40 DAYS OF EATING #30 – Lava
Du bist so heiß wie ein Vulkan. Krkrkr. Passt ein wenig zur heutigen Folgen, denn es kommt anders als erwartet und noch besser als gedacht, denn das Lava in der Flughafenstraße ist mehr als ein exzellenter Wurst- und Käseladen.

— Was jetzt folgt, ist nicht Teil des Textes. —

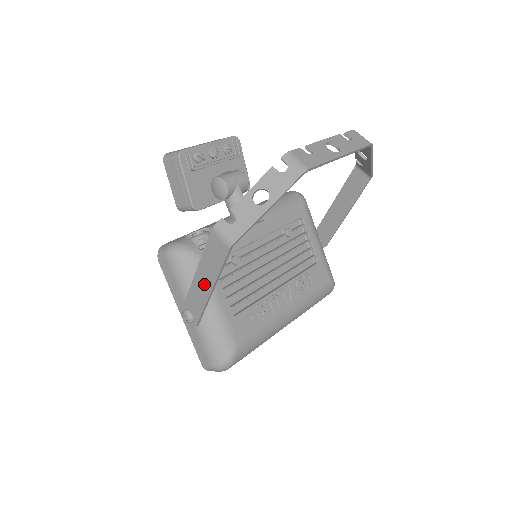
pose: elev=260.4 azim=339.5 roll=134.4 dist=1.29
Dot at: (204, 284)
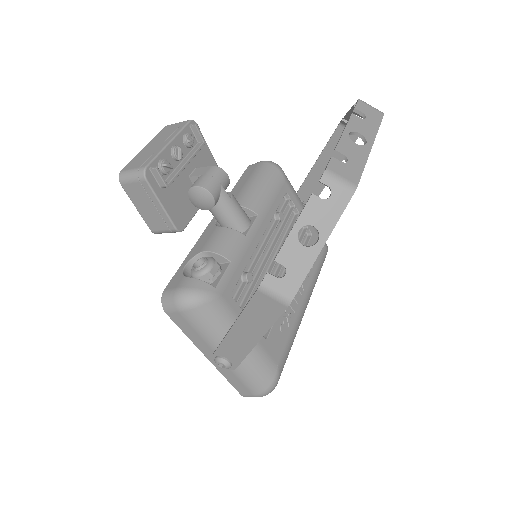
Dot at: (246, 336)
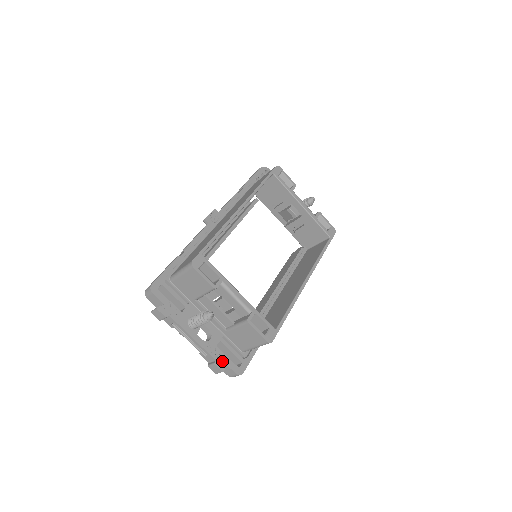
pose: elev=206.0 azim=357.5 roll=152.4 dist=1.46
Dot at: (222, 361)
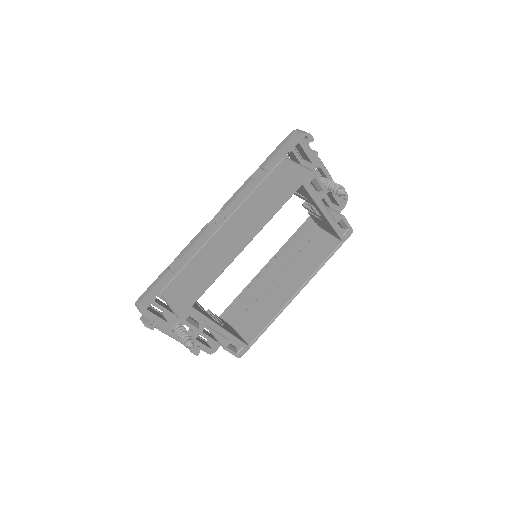
Dot at: (198, 349)
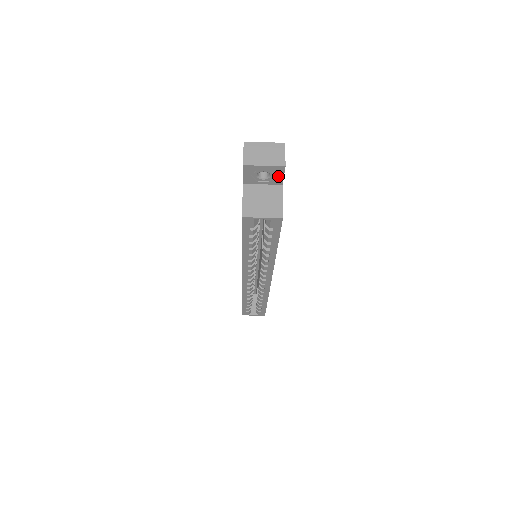
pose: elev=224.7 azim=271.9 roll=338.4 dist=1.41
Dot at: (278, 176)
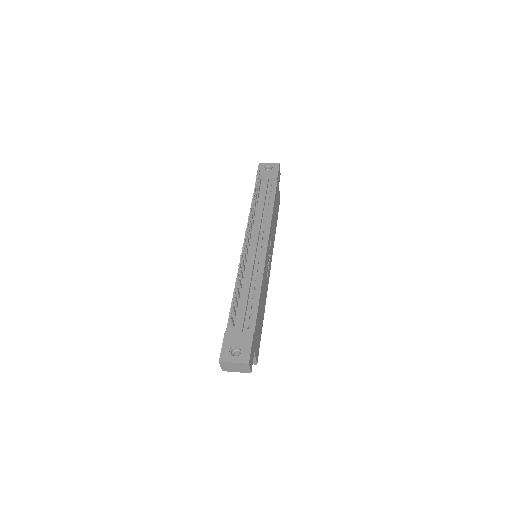
Dot at: occluded
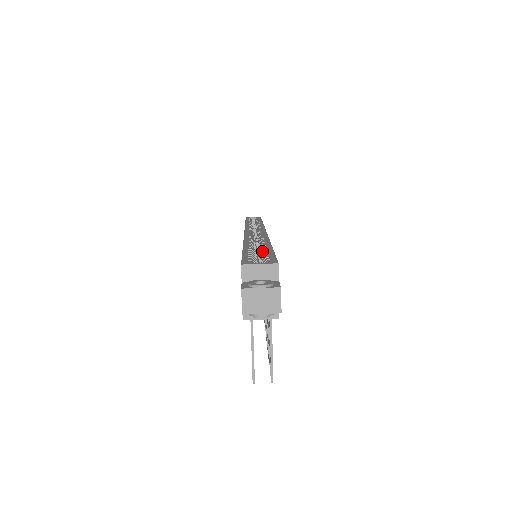
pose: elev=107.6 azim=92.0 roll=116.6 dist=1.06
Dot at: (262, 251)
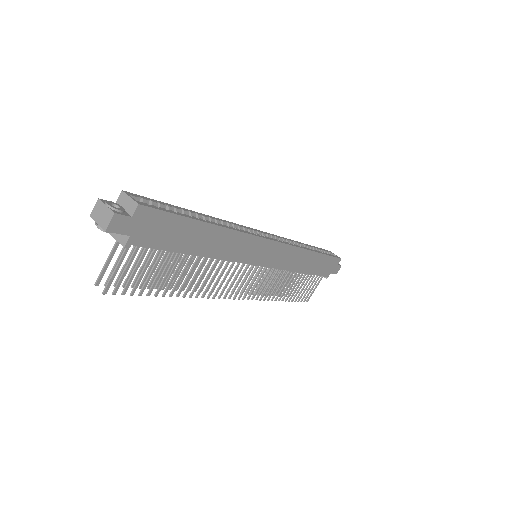
Dot at: (186, 215)
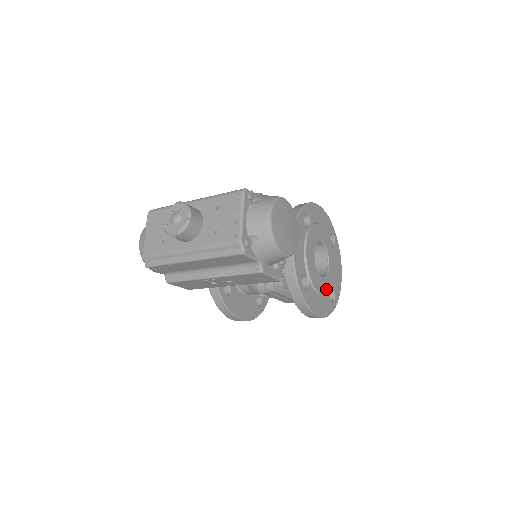
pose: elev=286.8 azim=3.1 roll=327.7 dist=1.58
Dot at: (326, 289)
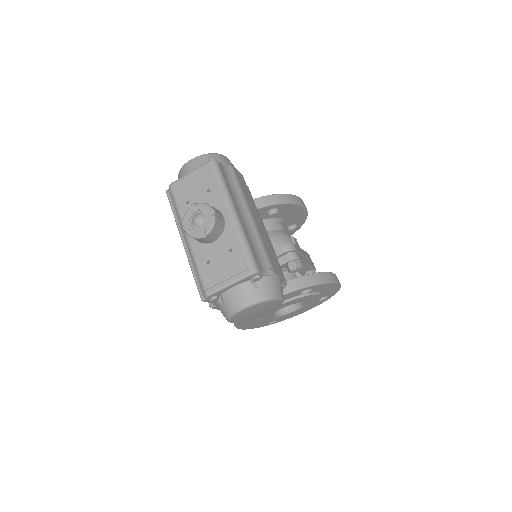
Dot at: (269, 321)
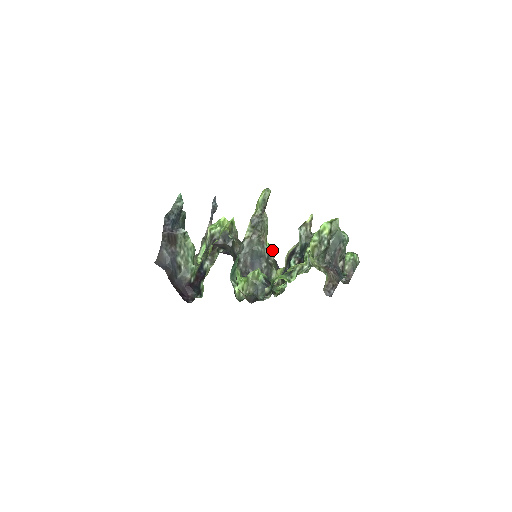
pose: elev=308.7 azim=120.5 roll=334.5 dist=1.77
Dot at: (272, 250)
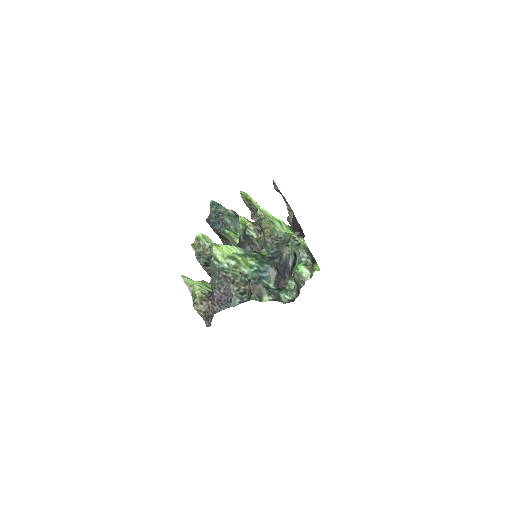
Dot at: occluded
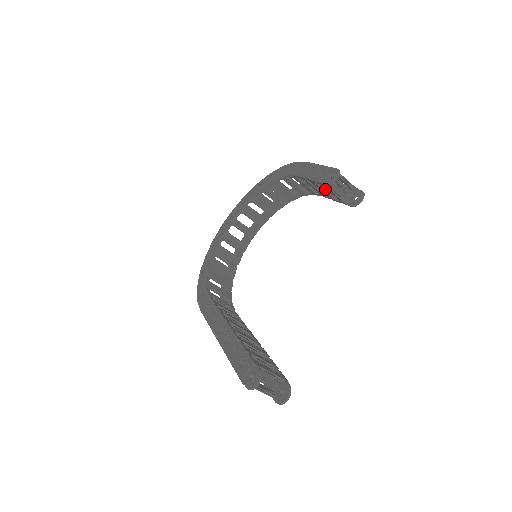
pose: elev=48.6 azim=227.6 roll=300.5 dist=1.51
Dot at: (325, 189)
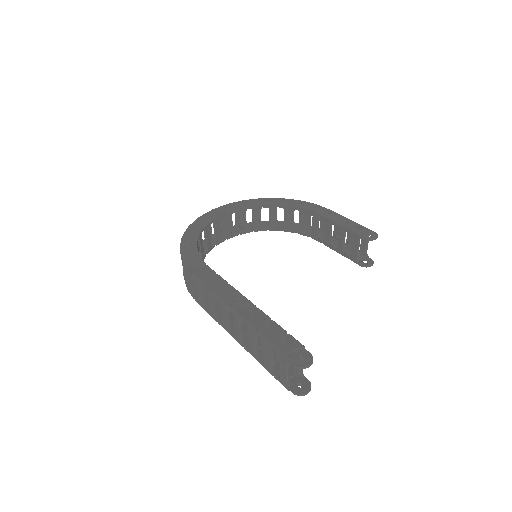
Dot at: (344, 240)
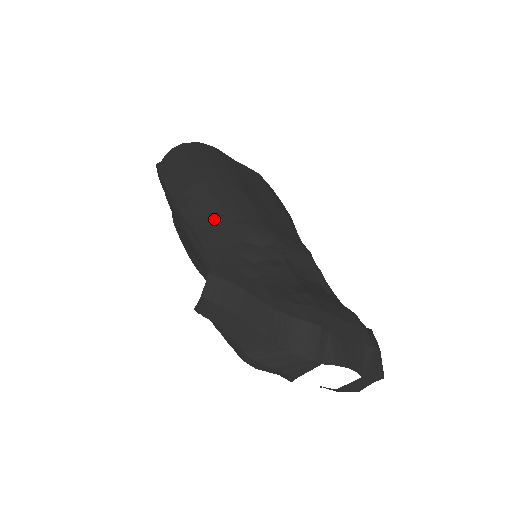
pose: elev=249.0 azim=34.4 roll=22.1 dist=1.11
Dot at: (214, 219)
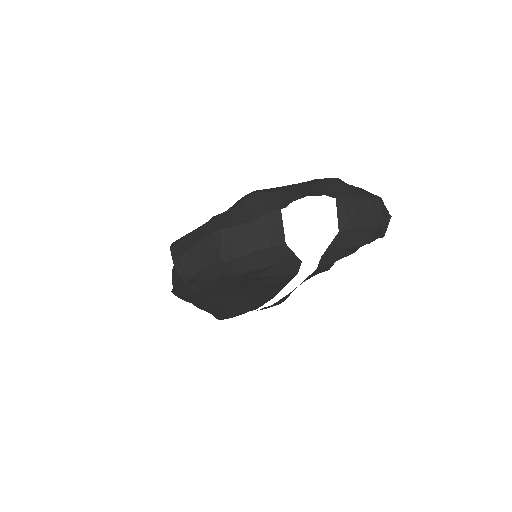
Dot at: occluded
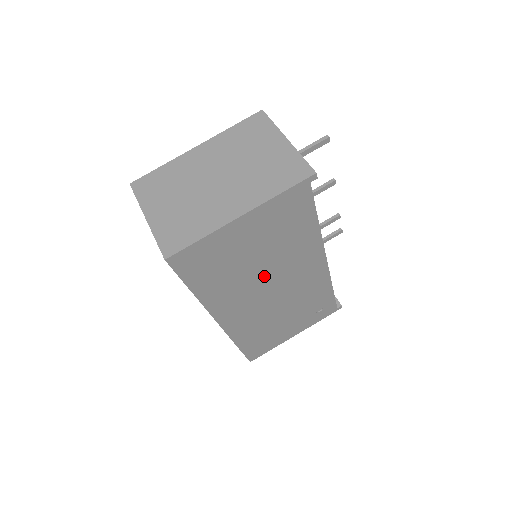
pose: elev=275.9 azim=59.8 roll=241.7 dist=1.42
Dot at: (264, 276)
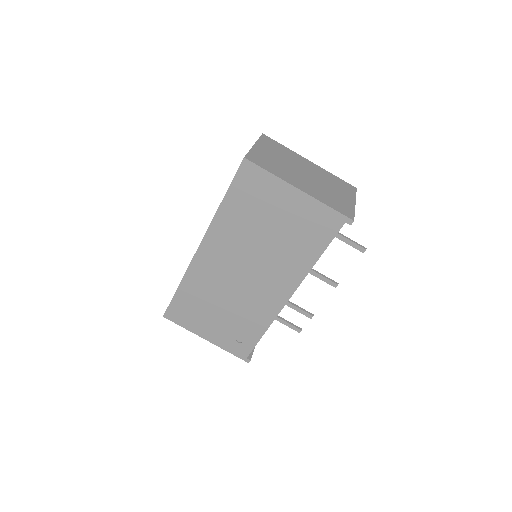
Dot at: (256, 252)
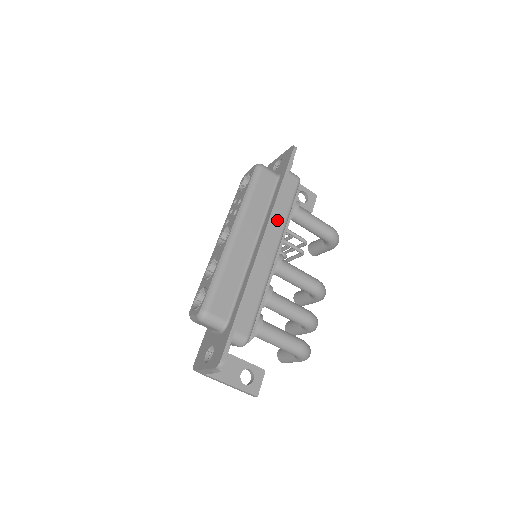
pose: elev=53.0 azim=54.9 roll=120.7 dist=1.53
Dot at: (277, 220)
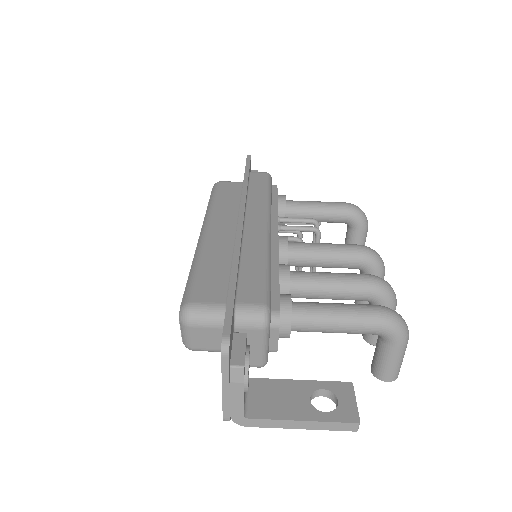
Dot at: (255, 202)
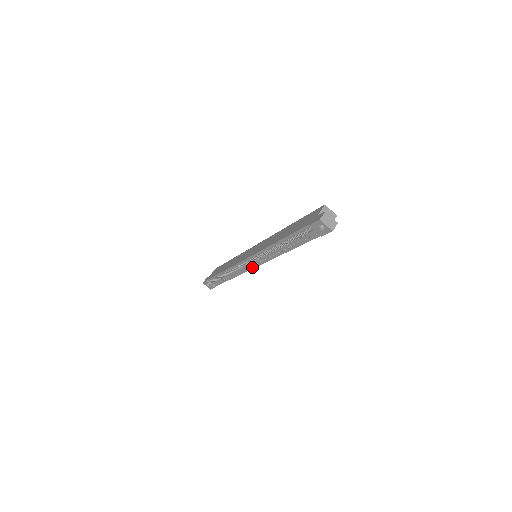
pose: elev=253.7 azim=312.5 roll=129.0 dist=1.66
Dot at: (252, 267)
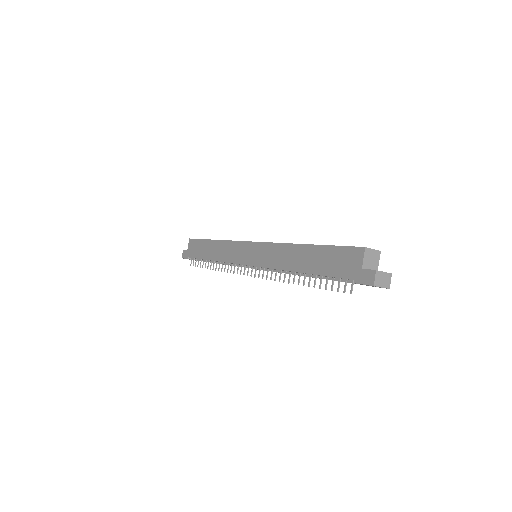
Dot at: occluded
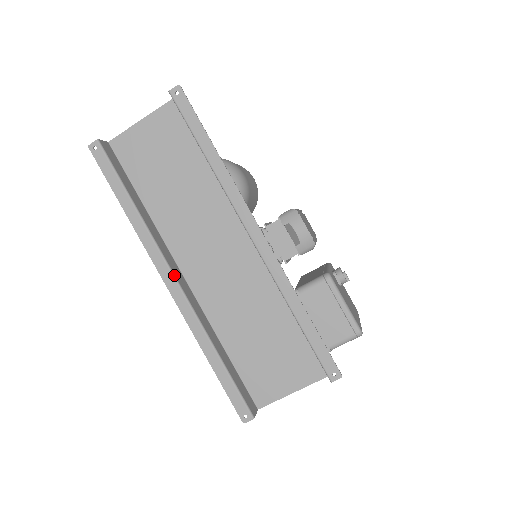
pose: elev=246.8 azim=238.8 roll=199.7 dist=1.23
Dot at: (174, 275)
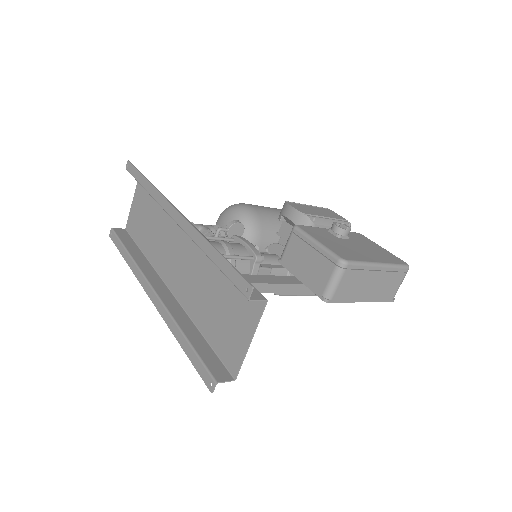
Dot at: (151, 286)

Maria, erzähl uns von deinem Tag.
Mein Tag ist der Hammer. Mich tippt morgens jemand in der U-Bahn an und fragt mit frech-piepsiger Stimme, ob meine krumme Körperhaltung mit den halb geöffneten Augen meine Morgenmeditation sein - LISIIIIIIIIIIE <3 Komplette Ausflippung meinerseits und ich ziehe ihr vor Freude erst einmal ihren Kaffee ab. Es wird lauthals geschnattert und die letzten Tage ausgewertet. Die Leute gucken schon. Später, in meiner Mittagspause, bin ich gerade bei REWE und in die Begutachtung von sechs verschiedenen Möhrensorten vertieft, als mich wieder jemand antippt: "#cleaneatng oder watt?" piept Lisa. Ich drehe mich um: LISIIIIIIIIIIE und NATIIIII stehen vor mir und werden von mir direkt zu Boden getackled. Es wird Büroklatsch ausgetauscht und wie ein Kneul junger Hunde wuseln wir durch den Supermarkt. Große Freude und große Liebe. Heute befindet sich das Restaurant auf meinem direkten Nachhauseweg vom Büro nach, äh ja, nach Hause. Durch eine Schiebetür betrete ich das Restaurant, was anfänglich immer auf mich wie ein Bistro wirkt.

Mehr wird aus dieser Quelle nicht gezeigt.